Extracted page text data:
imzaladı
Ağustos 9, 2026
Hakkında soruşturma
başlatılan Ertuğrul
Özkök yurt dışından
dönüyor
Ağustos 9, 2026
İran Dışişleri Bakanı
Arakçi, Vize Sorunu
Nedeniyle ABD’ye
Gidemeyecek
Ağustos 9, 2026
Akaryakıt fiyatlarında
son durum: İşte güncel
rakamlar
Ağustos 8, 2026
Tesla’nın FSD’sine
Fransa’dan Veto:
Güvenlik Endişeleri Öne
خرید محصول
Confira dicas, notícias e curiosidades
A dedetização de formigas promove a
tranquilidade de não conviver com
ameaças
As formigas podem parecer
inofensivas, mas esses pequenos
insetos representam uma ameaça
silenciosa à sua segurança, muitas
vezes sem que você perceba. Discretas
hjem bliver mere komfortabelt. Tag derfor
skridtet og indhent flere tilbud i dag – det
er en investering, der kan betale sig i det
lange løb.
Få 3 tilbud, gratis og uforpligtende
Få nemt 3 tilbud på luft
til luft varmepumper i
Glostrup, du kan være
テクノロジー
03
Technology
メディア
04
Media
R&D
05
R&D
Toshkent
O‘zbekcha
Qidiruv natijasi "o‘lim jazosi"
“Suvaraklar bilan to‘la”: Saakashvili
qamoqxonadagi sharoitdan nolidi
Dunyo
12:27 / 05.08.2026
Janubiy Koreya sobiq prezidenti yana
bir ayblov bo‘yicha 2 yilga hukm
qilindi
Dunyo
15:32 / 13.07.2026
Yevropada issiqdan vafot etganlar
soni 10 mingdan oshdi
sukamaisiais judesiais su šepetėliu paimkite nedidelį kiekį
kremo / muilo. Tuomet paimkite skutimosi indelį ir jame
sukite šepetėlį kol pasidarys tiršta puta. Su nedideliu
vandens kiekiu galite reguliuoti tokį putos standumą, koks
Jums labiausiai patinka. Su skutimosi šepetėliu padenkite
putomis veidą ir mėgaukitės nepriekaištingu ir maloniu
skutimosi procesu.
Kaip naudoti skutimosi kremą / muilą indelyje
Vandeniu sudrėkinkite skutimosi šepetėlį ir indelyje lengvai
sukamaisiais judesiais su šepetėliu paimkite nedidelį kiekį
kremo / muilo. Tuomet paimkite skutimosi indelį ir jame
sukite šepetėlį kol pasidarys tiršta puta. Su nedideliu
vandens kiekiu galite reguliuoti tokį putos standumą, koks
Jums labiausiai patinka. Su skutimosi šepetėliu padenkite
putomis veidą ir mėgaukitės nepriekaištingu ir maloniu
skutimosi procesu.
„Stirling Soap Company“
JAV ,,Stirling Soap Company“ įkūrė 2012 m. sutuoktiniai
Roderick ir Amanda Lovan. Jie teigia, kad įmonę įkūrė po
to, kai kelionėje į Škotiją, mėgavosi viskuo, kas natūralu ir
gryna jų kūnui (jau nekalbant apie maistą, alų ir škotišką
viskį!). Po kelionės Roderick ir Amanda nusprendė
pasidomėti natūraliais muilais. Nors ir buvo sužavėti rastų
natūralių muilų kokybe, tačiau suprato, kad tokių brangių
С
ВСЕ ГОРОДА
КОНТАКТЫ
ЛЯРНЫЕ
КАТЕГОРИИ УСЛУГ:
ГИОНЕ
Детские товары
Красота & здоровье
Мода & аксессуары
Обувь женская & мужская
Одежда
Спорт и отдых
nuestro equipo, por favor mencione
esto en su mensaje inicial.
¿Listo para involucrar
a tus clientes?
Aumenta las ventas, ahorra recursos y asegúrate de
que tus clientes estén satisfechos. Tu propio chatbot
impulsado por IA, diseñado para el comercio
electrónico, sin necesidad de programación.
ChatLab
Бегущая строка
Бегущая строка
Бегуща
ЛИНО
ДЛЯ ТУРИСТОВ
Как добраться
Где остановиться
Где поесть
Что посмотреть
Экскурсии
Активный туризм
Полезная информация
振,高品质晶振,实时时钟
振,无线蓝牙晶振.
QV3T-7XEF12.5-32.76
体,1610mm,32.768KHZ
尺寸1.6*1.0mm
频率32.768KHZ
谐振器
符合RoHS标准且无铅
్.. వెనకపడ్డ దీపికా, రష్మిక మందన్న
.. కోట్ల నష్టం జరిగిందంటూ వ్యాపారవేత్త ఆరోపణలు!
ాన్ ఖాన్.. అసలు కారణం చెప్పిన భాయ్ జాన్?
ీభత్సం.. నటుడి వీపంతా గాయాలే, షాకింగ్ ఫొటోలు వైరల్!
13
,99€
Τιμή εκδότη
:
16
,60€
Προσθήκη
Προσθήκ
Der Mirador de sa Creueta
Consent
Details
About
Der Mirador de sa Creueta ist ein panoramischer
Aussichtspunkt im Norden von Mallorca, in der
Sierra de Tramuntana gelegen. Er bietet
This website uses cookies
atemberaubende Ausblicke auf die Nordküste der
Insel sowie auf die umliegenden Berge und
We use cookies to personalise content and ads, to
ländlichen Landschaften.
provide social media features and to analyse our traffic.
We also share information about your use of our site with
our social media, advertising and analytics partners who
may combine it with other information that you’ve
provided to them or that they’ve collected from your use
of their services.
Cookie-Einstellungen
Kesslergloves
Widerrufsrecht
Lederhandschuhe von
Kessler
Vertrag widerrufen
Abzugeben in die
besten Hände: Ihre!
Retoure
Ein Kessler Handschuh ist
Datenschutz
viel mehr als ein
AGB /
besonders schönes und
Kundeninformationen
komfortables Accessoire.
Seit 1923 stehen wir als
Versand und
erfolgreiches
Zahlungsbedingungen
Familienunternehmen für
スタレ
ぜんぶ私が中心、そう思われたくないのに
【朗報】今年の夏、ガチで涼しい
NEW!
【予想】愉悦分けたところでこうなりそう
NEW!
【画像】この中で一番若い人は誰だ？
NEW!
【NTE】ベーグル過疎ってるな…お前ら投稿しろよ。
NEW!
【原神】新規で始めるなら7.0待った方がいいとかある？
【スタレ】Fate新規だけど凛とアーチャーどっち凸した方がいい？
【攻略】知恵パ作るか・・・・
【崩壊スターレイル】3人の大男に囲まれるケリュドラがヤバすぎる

- WHAT TO DO
Rewrite all of the records with each "Dunyo" swapped for "Xalqaro", keeping everything else unchanged.

- ANSWER FOR THIS EXERCISE
imzaladı
Ağustos 9, 2026
Hakkında soruşturma
başlatılan Ertuğrul
Özkök yurt dışından
dönüyor
Ağustos 9, 2026
İran Dışişleri Bakanı
Arakçi, Vize Sorunu
Nedeniyle ABD’ye
Gidemeyecek
Ağustos 9, 2026
Akaryakıt fiyatlarında
son durum: İşte güncel
rakamlar
Ağustos 8, 2026
Tesla’nın FSD’sine
Fransa’dan Veto:
Güvenlik Endişeleri Öne
خرید محصول
Confira dicas, notícias e curiosidades
A dedetização de formigas promove a
tranquilidade de não conviver com
ameaças
As formigas podem parecer
inofensivas, mas esses pequenos
insetos representam uma ameaça
silenciosa à sua segurança, muitas
vezes sem que você perceba. Discretas
hjem bliver mere komfortabelt. Tag derfor
skridtet og indhent flere tilbud i dag – det
er en investering, der kan betale sig i det
lange løb.
Få 3 tilbud, gratis og uforpligtende
Få nemt 3 tilbud på luft
til luft varmepumper i
Glostrup, du kan være
テクノロジー
03
Technology
メディア
04
Media
R&D
05
R&D
Toshkent
O‘zbekcha
Qidiruv natijasi "o‘lim jazosi"
“Suvaraklar bilan to‘la”: Saakashvili
qamoqxonadagi sharoitdan nolidi
Xalqaro
12:27 / 05.08.2026
Janubiy Koreya sobiq prezidenti yana
bir ayblov bo‘yicha 2 yilga hukm
qilindi
Xalqaro
15:32 / 13.07.2026
Yevropada issiqdan vafot etganlar
soni 10 mingdan oshdi
sukamaisiais judesiais su šepetėliu paimkite nedidelį kiekį
kremo / muilo. Tuomet paimkite skutimosi indelį ir jame
sukite šepetėlį kol pasidarys tiršta puta. Su nedideliu
vandens kiekiu galite reguliuoti tokį putos standumą, koks
Jums labiausiai patinka. Su skutimosi šepetėliu padenkite
putomis veidą ir mėgaukitės nepriekaištingu ir maloniu
skutimosi procesu.
Kaip naudoti skutimosi kremą / muilą indelyje
Vandeniu sudrėkinkite skutimosi šepetėlį ir indelyje lengvai
sukamaisiais judesiais su šepetėliu paimkite nedidelį kiekį
kremo / muilo. Tuomet paimkite skutimosi indelį ir jame
sukite šepetėlį kol pasidarys tiršta puta. Su nedideliu
vandens kiekiu galite reguliuoti tokį putos standumą, koks
Jums labiausiai patinka. Su skutimosi šepetėliu padenkite
putomis veidą ir mėgaukitės nepriekaištingu ir maloniu
skutimosi procesu.
„Stirling Soap Company“
JAV ,,Stirling Soap Company“ įkūrė 2012 m. sutuoktiniai
Roderick ir Amanda Lovan. Jie teigia, kad įmonę įkūrė po
to, kai kelionėje į Škotiją, mėgavosi viskuo, kas natūralu ir
gryna jų kūnui (jau nekalbant apie maistą, alų ir škotišką
viskį!). Po kelionės Roderick ir Amanda nusprendė
pasidomėti natūraliais muilais. Nors ir buvo sužavėti rastų
natūralių muilų kokybe, tačiau suprato, kad tokių brangių
С
ВСЕ ГОРОДА
КОНТАКТЫ
ЛЯРНЫЕ
КАТЕГОРИИ УСЛУГ:
ГИОНЕ
Детские товары
Красота & здоровье
Мода & аксессуары
Обувь женская & мужская
Одежда
Спорт и отдых
nuestro equipo, por favor mencione
esto en su mensaje inicial.
¿Listo para involucrar
a tus clientes?
Aumenta las ventas, ahorra recursos y asegúrate de
que tus clientes estén satisfechos. Tu propio chatbot
impulsado por IA, diseñado para el comercio
electrónico, sin necesidad de programación.
ChatLab
Бегущая строка
Бегущая строка
Бегуща
ЛИНО
ДЛЯ ТУРИСТОВ
Как добраться
Где остановиться
Где поесть
Что посмотреть
Экскурсии
Активный туризм
Полезная информация
振,高品质晶振,实时时钟
振,无线蓝牙晶振.
QV3T-7XEF12.5-32.76
体,1610mm,32.768KHZ
尺寸1.6*1.0mm
频率32.768KHZ
谐振器
符合RoHS标准且无铅
్.. వెనకపడ్డ దీపికా, రష్మిక మందన్న
.. కోట్ల నష్టం జరిగిందంటూ వ్యాపారవేత్త ఆరోపణలు!
ాన్ ఖాన్.. అసలు కారణం చెప్పిన భాయ్ జాన్?
ీభత్సం.. నటుడి వీపంతా గాయాలే, షాకింగ్ ఫొటోలు వైరల్!
13
,99€
Τιμή εκδότη
:
16
,60€
Προσθήκη
Προσθήκ
Der Mirador de sa Creueta
Consent
Details
About
Der Mirador de sa Creueta ist ein panoramischer
Aussichtspunkt im Norden von Mallorca, in der
Sierra de Tramuntana gelegen. Er bietet
This website uses cookies
atemberaubende Ausblicke auf die Nordküste der
Insel sowie auf die umliegenden Berge und
We use cookies to personalise content and ads, to
ländlichen Landschaften.
provide social media features and to analyse our traffic.
We also share information about your use of our site with
our social media, advertising and analytics partners who
may combine it with other information that you’ve
provided to them or that they’ve collected from your use
of their services.
Cookie-Einstellungen
Kesslergloves
Widerrufsrecht
Lederhandschuhe von
Kessler
Vertrag widerrufen
Abzugeben in die
besten Hände: Ihre!
Retoure
Ein Kessler Handschuh ist
Datenschutz
viel mehr als ein
AGB /
besonders schönes und
Kundeninformationen
komfortables Accessoire.
Seit 1923 stehen wir als
Versand und
erfolgreiches
Zahlungsbedingungen
Familienunternehmen für
スタレ
ぜんぶ私が中心、そう思われたくないのに
【朗報】今年の夏、ガチで涼しい
NEW!
【予想】愉悦分けたところでこうなりそう
NEW!
【画像】この中で一番若い人は誰だ？
NEW!
【NTE】ベーグル過疎ってるな…お前ら投稿しろよ。
NEW!
【原神】新規で始めるなら7.0待った方がいいとかある？
【スタレ】Fate新規だけど凛とアーチャーどっち凸した方がいい？
【攻略】知恵パ作るか・・・・
【崩壊スターレイル】3人の大男に囲まれるケリュドラがヤバすぎる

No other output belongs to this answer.